Il pensait à ses jurés populaires.
Sarkozy nie
Mercredi, le conseiller spécial Henri Guaino avait été envoyé en service commandé sur les ondes pour dénoncer le « tract » anonyme d'une trentaine de diplomates contre l'amateurisme élyséen en matière étrangères. Guaino fit semblant de ne pas comprendre. La critique ne portait pas sur la mainmise élyséenne sur les affaires étrangères. C'est un privilège présidentiel depuis les débuts de la Vème République. Sont en cause l'attitude puérile et l'inconstance politique de Nicolas Sarkozy : faussement responsable, Nicolas Sarkozy adore prendre à défaut les corps intermédiaires, magistrats, policiers, ... ou diplomates. Un manager assume l'action collective, reste solidaire de ses troupes, sanctionne éventuellement mais « en famille ». Sarkozy a toujours choisi la démarche inverse. Les coupables sont les autres, la faute est toujours ailleurs. Autre critique, l'inconstance. La Françafrique, Florence Cassez, Clotilde Reiss, Tunisie, Egypte, Libye, Afghanistan, Géorgie, les otages au Niger, on ne compte plus les hésitations, les voltes-faces, les compromissions, les mensonges.

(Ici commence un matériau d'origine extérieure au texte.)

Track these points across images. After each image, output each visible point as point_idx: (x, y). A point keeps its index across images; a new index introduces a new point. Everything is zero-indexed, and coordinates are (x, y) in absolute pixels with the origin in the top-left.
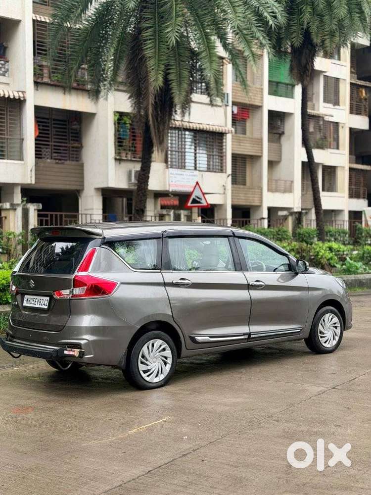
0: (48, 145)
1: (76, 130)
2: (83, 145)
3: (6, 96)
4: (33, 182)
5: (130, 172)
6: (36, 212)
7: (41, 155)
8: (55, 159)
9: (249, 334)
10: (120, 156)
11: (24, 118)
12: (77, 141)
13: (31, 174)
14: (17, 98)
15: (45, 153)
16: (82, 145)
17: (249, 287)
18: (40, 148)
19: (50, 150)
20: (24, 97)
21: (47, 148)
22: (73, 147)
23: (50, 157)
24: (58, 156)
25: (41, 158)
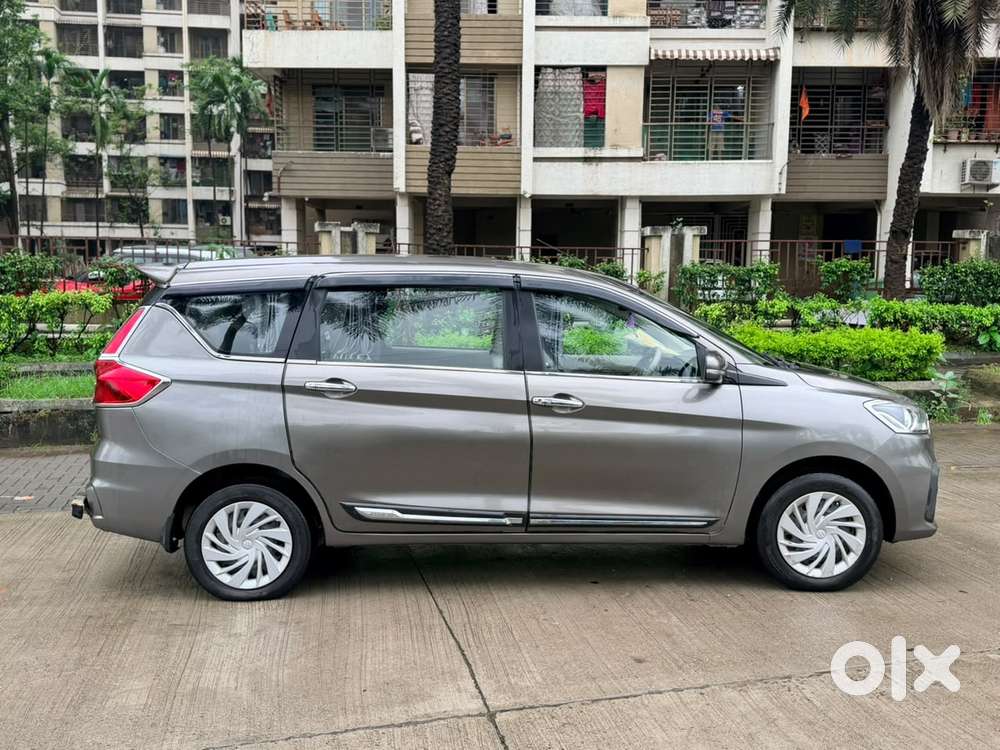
0: (826, 130)
1: (880, 100)
2: (890, 124)
3: (755, 59)
4: (783, 191)
5: (964, 164)
6: (698, 240)
7: (813, 146)
8: (834, 152)
9: (526, 516)
10: (946, 138)
11: (776, 88)
12: (882, 118)
13: (780, 180)
14: (764, 59)
15: (819, 143)
16: (887, 124)
17: (529, 408)
18: (812, 135)
19: (829, 138)
20: (776, 56)
21: (823, 136)
22: (869, 130)
23: (827, 150)
24: (843, 146)
25: (813, 152)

La diplomatie française est malade. On se rappelle les radotages annuels, à la fin de chaque été depuis 2007, du Monarque devant les ambassadeurs du pays. Les consignes présidentielles étaient illisibles.
En août 2007, il n'acceptait pas l'équipement nucléaire de l'Iran mais deux ans plus tard, il était prêt à en financer l'installation. Pour sa première conférence aux ambassadeurs, il critiquait l'intervention américaine en Irak alors que les révélations de Wikileaks montraient qu'il s'en félicitait auprès d'officiels américains alors qu'il était ministre de Chirac un an avant. Fin août 2008, il tentait de faire croire qu'il avait résolu la crise en Géorgie et fait reculer la Russie alors que son ami Poutine avait démantelé la République imprudente. Fin août 2009, il jouait au taurillon provocateur contre l'Iran qui avait pris la jeune Clotilde Reiss en otage. Il posait des ultimatums de régulation aux Etats-Unis contre la spéculation mondiale et, deux ans plus tard, il endosse des objectifs très modestes, sur l'exact même sujet, alors qu'il entame sa présidence française du G20.
L'un de ces diplomates contestataires s'est confié au Nouvel Obs. La charge est encore plus rude : « Les diplomates ont été très choqués par les fuites organisées par l'Elysée contre l'ambassadeur en Tunisie, Pierre Ménat.» Ou encore : « Puis il y a eu la nomination de Boris Boillon à Tunis. Nous avions appris que Michèle Alliot-Marie avait proposé le nom d'un diplomate aguerri, l'actuel ambassadeur à Tripoli, François Gouyette. Mais l'Elysée a préféré envoyer ce jeune homme impulsif et immature.» Et enfin : « surtout il y a le style désordonné, amateur, de la diplomatie sarkoziste, obsédée par les coups. Il n'y a aucune vision à long terme. » Du Brésil, l'absente Alliot-Marie a rendu hommage à ... Nicolas Sarkozy :  « Que ce soit notamment dans le cadre de l'Union européenne, à l'ONU, au G8, au G20, en Afrique, au Proche et Moyen-Orient, la politique étrangère menée par le président de la République est claire, ambitieuse, courageuse et efficace». Cet hommage semble comme le chant du cygne. En France, la ministre est en sursis. « Clairement, la question ne se pose pas », a démenti mercredi le porte-parole du gouvernement, François Baroin, après le Conseil des ministres. Vendredi, la ministre s'échappe au Koweit.
Toujours pas question d'aller se montrer en Tunisie. Ben Ali n'est plus là. Pas question de dire quelque chose sur la Libye. Patrick n'apprécierait pas.